Exercise directions: Every line of the material that follows must be printed again exactly.

Given information:
· · · · · · ·
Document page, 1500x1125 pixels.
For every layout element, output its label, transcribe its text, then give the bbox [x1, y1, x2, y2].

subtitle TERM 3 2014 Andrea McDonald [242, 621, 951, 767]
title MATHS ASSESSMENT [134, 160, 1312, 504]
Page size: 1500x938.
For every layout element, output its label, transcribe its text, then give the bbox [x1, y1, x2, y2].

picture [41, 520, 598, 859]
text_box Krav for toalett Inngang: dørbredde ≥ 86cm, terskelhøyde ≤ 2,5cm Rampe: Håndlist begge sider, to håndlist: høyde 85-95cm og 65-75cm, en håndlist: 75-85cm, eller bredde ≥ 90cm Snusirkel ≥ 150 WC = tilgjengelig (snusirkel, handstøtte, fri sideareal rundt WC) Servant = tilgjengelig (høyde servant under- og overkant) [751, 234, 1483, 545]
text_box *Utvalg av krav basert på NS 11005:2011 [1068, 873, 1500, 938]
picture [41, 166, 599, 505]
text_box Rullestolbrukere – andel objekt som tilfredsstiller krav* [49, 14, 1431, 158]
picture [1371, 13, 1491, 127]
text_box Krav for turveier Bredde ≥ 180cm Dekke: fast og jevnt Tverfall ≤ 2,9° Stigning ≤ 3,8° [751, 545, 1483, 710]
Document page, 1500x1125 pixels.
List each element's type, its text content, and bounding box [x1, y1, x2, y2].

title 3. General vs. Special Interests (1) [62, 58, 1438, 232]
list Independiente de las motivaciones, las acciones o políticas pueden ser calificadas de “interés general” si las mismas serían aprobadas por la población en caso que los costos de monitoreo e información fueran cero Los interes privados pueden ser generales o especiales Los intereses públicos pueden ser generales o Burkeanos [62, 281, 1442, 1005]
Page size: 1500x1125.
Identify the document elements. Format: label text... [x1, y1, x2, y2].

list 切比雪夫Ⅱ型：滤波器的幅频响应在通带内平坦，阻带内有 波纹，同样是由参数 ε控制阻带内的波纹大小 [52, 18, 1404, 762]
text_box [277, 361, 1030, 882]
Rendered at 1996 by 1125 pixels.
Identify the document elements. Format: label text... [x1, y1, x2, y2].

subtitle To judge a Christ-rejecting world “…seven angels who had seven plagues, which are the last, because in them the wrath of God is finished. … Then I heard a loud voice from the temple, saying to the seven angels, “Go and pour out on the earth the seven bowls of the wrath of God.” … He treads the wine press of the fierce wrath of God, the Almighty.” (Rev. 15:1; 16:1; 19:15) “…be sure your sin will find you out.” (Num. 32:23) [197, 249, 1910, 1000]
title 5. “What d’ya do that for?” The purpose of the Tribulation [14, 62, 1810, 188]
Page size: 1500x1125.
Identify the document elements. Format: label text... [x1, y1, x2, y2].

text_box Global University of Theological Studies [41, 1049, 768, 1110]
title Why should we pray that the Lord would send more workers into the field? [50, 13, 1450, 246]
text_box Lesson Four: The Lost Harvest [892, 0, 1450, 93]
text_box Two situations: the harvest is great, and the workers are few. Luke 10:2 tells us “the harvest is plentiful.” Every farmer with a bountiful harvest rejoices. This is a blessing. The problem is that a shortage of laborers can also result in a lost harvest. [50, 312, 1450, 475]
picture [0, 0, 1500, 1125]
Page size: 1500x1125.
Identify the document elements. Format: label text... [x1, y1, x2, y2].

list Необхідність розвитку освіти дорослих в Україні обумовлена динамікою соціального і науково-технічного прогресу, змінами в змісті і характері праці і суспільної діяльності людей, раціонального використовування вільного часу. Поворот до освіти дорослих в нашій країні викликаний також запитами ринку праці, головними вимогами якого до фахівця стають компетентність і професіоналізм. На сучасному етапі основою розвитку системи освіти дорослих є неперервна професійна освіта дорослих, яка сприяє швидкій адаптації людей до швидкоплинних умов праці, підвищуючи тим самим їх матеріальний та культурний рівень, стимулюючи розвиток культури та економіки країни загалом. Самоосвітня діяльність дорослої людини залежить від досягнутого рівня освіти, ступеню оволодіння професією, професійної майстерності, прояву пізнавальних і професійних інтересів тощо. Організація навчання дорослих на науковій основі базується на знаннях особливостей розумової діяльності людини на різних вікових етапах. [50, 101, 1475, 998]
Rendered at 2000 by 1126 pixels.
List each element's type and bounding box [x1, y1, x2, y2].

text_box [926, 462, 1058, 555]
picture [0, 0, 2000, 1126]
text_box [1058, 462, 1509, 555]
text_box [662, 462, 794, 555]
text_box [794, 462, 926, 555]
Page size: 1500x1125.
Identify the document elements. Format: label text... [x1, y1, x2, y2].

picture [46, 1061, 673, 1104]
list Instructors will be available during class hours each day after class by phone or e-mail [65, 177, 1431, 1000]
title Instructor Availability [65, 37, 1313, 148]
· · · · · · ·
Result for this task:
Document page, 1500x1125 pixels.
For every layout element, output its label, transcribe its text, then give the bbox [x1, y1, x2, y2].

subtitle TERM 3 2014 Andrea McDonald [242, 621, 951, 767]
title MATHS ASSESSMENT [134, 160, 1312, 504]
Page size: 1500x938.
For every layout element, output its label, transcribe its text, then give the bbox [x1, y1, x2, y2].

picture [41, 520, 598, 859]
text_box Krav for toalett Inngang: dørbredde ≥ 86cm, terskelhøyde ≤ 2,5cm Rampe: Håndlist begge sider, to håndlist: høyde 85-95cm og 65-75cm, en håndlist: 75-85cm, eller bredde ≥ 90cm Snusirkel ≥ 150 WC = tilgjengelig (snusirkel, handstøtte, fri sideareal rundt WC) Servant = tilgjengelig (høyde servant under- og overkant) [751, 234, 1483, 545]
text_box *Utvalg av krav basert på NS 11005:2011 [1068, 873, 1500, 938]
picture [41, 166, 599, 505]
text_box Rullestolbrukere – andel objekt som tilfredsstiller krav* [49, 14, 1431, 158]
picture [1371, 13, 1491, 127]
text_box Krav for turveier Bredde ≥ 180cm Dekke: fast og jevnt Tverfall ≤ 2,9° Stigning ≤ 3,8° [751, 545, 1483, 710]
Document page, 1500x1125 pixels.
List each element's type, its text content, and bounding box [x1, y1, x2, y2].

title 3. General vs. Special Interests (1) [62, 58, 1438, 232]
list Independiente de las motivaciones, las acciones o políticas pueden ser calificadas de “interés general” si las mismas serían aprobadas por la población en caso que los costos de monitoreo e información fueran cero Los interes privados pueden ser generales o especiales Los intereses públicos pueden ser generales o Burkeanos [62, 281, 1442, 1005]
Page size: 1500x1125.
Identify the document elements. Format: label text... [x1, y1, x2, y2].

list 切比雪夫Ⅱ型：滤波器的幅频响应在通带内平坦，阻带内有 波纹，同样是由参数 ε控制阻带内的波纹大小 [52, 18, 1404, 762]
text_box [277, 361, 1030, 882]
Rendered at 1996 by 1125 pixels.
Identify the document elements. Format: label text... [x1, y1, x2, y2].

subtitle To judge a Christ-rejecting world “…seven angels who had seven plagues, which are the last, because in them the wrath of God is finished. … Then I heard a loud voice from the temple, saying to the seven angels, “Go and pour out on the earth the seven bowls of the wrath of God.” … He treads the wine press of the fierce wrath of God, the Almighty.” (Rev. 15:1; 16:1; 19:15) “…be sure your sin will find you out.” (Num. 32:23) [197, 249, 1910, 1000]
title 5. “What d’ya do that for?” The purpose of the Tribulation [14, 62, 1810, 188]
Page size: 1500x1125.
Identify the document elements. Format: label text... [x1, y1, x2, y2].

text_box Global University of Theological Studies [41, 1049, 768, 1110]
title Why should we pray that the Lord would send more workers into the field? [50, 13, 1450, 246]
text_box Lesson Four: The Lost Harvest [892, 0, 1450, 93]
text_box Two situations: the harvest is great, and the workers are few. Luke 10:2 tells us “the harvest is plentiful.” Every farmer with a bountiful harvest rejoices. This is a blessing. The problem is that a shortage of laborers can also result in a lost harvest. [50, 312, 1450, 475]
picture [0, 0, 1500, 1125]
Page size: 1500x1125.
Identify the document elements. Format: label text... [x1, y1, x2, y2].

list Необхідність розвитку освіти дорослих в Україні обумовлена динамікою соціального і науково-технічного прогресу, змінами в змісті і характері праці і суспільної діяльності людей, раціонального використовування вільного часу. Поворот до освіти дорослих в нашій країні викликаний також запитами ринку праці, головними вимогами якого до фахівця стають компетентність і професіоналізм. На сучасному етапі основою розвитку системи освіти дорослих є неперервна професійна освіта дорослих, яка сприяє швидкій адаптації людей до швидкоплинних умов праці, підвищуючи тим самим їх матеріальний та культурний рівень, стимулюючи розвиток культури та економіки країни загалом. Самоосвітня діяльність дорослої людини залежить від досягнутого рівня освіти, ступеню оволодіння професією, професійної майстерності, прояву пізнавальних і професійних інтересів тощо. Організація навчання дорослих на науковій основі базується на знаннях особливостей розумової діяльності людини на різних вікових етапах. [50, 101, 1475, 998]
Rendered at 2000 by 1126 pixels.
List each element's type and bounding box [x1, y1, x2, y2].

text_box [926, 462, 1058, 555]
picture [0, 0, 2000, 1126]
text_box [1058, 462, 1509, 555]
text_box [662, 462, 794, 555]
text_box [794, 462, 926, 555]
Page size: 1500x1125.
Identify the document elements. Format: label text... [x1, y1, x2, y2].

picture [46, 1061, 673, 1104]
list Instructors will be available during class hours each day after class by phone or e-mail [65, 177, 1431, 1000]
title Instructor Availability [65, 37, 1313, 148]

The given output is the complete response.